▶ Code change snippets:
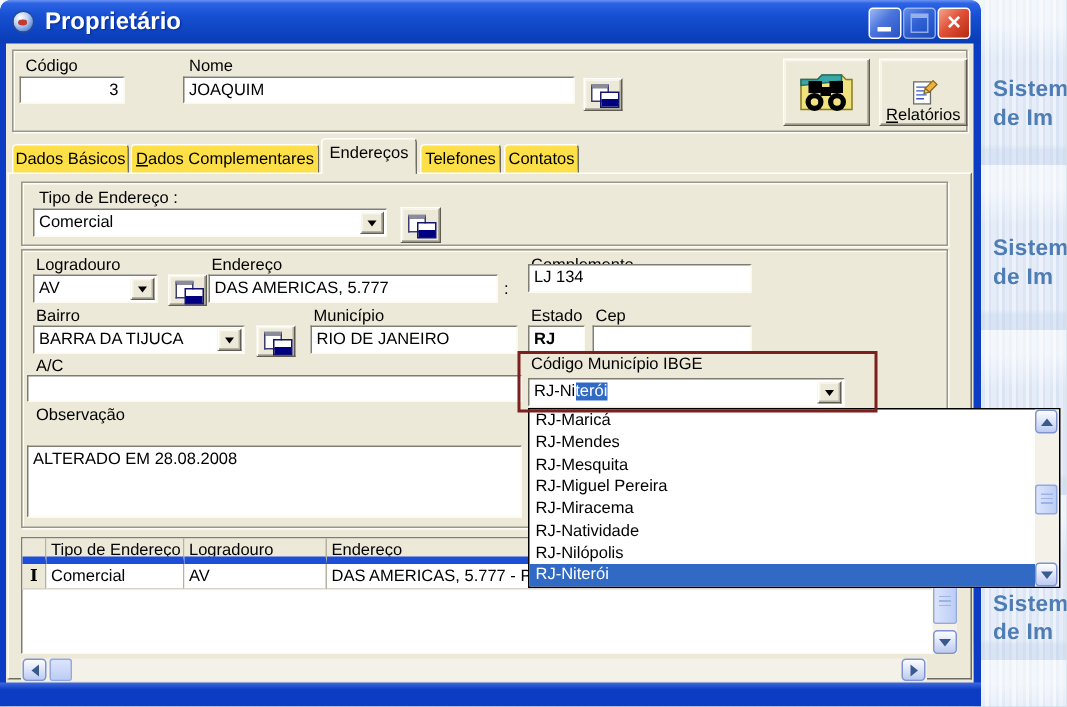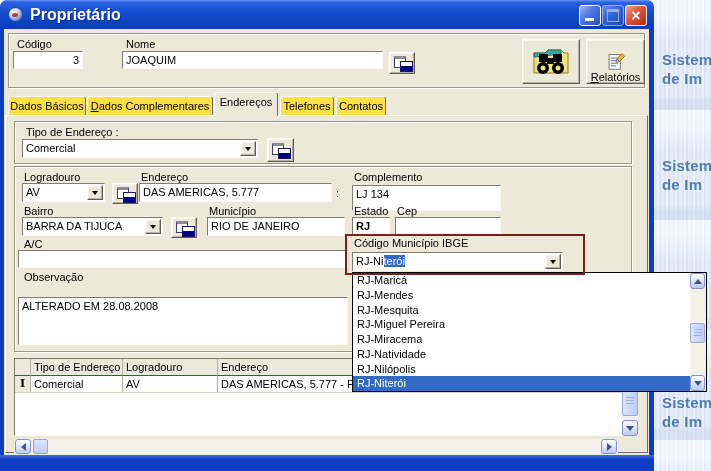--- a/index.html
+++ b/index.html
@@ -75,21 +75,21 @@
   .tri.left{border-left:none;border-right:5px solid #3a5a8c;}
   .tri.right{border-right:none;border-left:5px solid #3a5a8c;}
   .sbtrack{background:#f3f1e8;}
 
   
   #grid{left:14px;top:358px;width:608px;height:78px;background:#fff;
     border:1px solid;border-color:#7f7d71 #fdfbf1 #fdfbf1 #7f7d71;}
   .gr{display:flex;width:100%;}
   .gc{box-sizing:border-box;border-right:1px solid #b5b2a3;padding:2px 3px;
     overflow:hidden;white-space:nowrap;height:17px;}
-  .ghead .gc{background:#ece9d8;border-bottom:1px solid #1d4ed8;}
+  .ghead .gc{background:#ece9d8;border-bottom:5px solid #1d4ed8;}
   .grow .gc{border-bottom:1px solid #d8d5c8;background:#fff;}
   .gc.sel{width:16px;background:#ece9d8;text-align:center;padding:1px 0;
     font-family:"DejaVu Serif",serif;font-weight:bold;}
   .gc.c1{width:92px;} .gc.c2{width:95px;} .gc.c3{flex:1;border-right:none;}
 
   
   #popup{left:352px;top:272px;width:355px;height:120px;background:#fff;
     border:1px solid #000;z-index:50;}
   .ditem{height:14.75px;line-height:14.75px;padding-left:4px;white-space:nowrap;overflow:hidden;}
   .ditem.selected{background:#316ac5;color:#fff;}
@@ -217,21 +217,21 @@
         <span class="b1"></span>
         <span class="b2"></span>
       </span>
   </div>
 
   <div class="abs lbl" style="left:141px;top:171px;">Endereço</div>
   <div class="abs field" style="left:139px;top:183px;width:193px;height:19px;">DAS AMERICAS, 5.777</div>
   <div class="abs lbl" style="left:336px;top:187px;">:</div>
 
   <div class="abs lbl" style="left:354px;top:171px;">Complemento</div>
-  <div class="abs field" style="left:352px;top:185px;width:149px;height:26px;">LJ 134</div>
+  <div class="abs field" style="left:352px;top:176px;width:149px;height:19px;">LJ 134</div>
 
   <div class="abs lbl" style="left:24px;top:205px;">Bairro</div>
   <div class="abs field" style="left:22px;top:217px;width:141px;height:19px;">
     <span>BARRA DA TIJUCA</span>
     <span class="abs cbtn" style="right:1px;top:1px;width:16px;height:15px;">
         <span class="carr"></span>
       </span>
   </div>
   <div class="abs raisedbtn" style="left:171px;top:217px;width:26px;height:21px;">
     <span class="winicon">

▶ Exercise prompt:
Every line above holding the string "nowrap" should be listed.

▶ Exercise answer:
     overflow:hidden;white-space:nowrap;height:17px;}
   .ditem{height:14.75px;line-height:14.75px;padding-left:4px;white-space:nowrap;overflow:hidden;}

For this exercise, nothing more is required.